You need to understand that confessors typically hear the same sins from the same penitents over and over. Once we have formed an attraction to a particular sin, it can become like a trick knee: that is, something we have to learn to take care of in order to avoid re-injury.
If you had a physical health issue that you continually exacerbated through your own fault, do you think you would heal faster if you bounced from doctor to doctor, pretending to each one that you were experiencing this injury for the first time? If you were to do that, your desire to avoid a sense of shame would make it less likely, not more, that you would learn how to avoid re-injury in the future.
You do not have to return to the priest who first heard your confession. The main thing is that you actually do go to confession. Having said that, it is probably better for your spiritual advancement if you form an ongoing relationship with the same confessor, just as we prefer to do with doctors of the body, and for the same reasons.
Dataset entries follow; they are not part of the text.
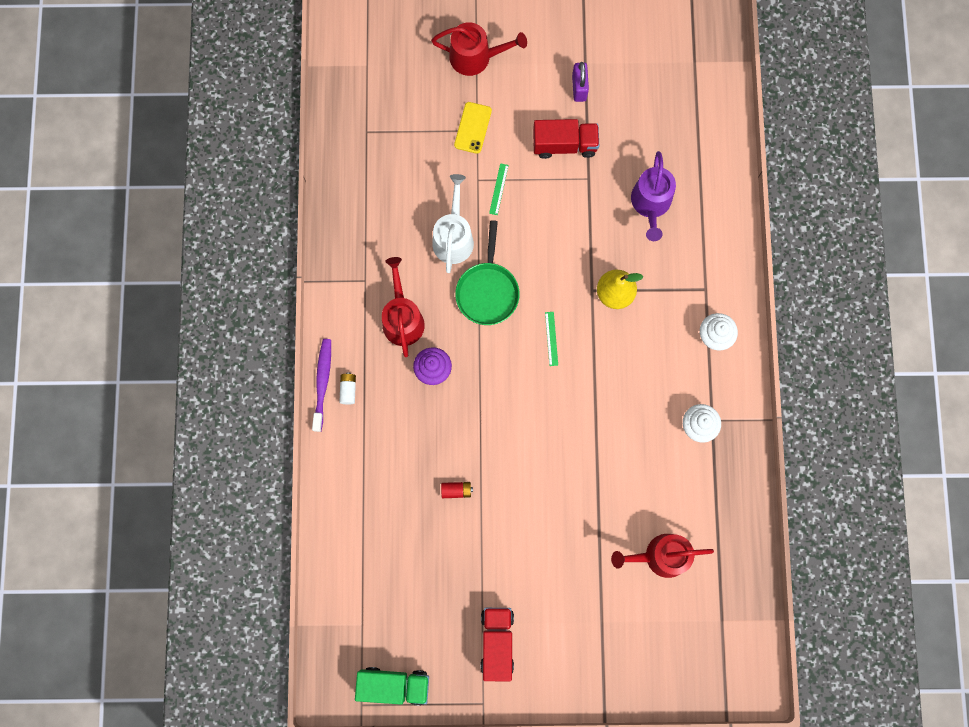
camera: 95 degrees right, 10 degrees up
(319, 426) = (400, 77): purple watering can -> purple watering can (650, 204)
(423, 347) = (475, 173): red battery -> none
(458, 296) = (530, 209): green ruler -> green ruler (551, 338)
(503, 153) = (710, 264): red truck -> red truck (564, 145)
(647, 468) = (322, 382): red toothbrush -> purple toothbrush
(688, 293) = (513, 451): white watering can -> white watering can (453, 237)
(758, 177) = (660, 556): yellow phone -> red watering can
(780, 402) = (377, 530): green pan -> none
As for altar serving, you also have the option of serving at the altar but not receiving Holy Communion when you are aware that you are not in a state of grace. It is OK to assist the priest and touch the sacred vessels, because you are fulfilling an obligation and your help is needed. If the priest can only hear your confession after Mass and not before, that is an option to consider. Get to Mass as soon as you can, catch him and say bluntly, “Father, I have something urgent and private to ask you. Could we talk now?” Be very direct, but then once you’ve made yourself clear obediently do as he says.
Yes, it is, sad but true. I think I’ll ask the priest to pull me out for 2 min for confession.
The same thing happened a week ago, will he think badly of me after?
A physician treats a recurring problem differently than a one-time issue, but he typically does not “think badly” of the patient whose problem is recurring and frankly, it is irrelevant if he does. What is important is your return to grace and your chances of staying in that state once you get there. Give your physician all the facts, so he can give you the most appropriate course of treatment and therapeutic advice.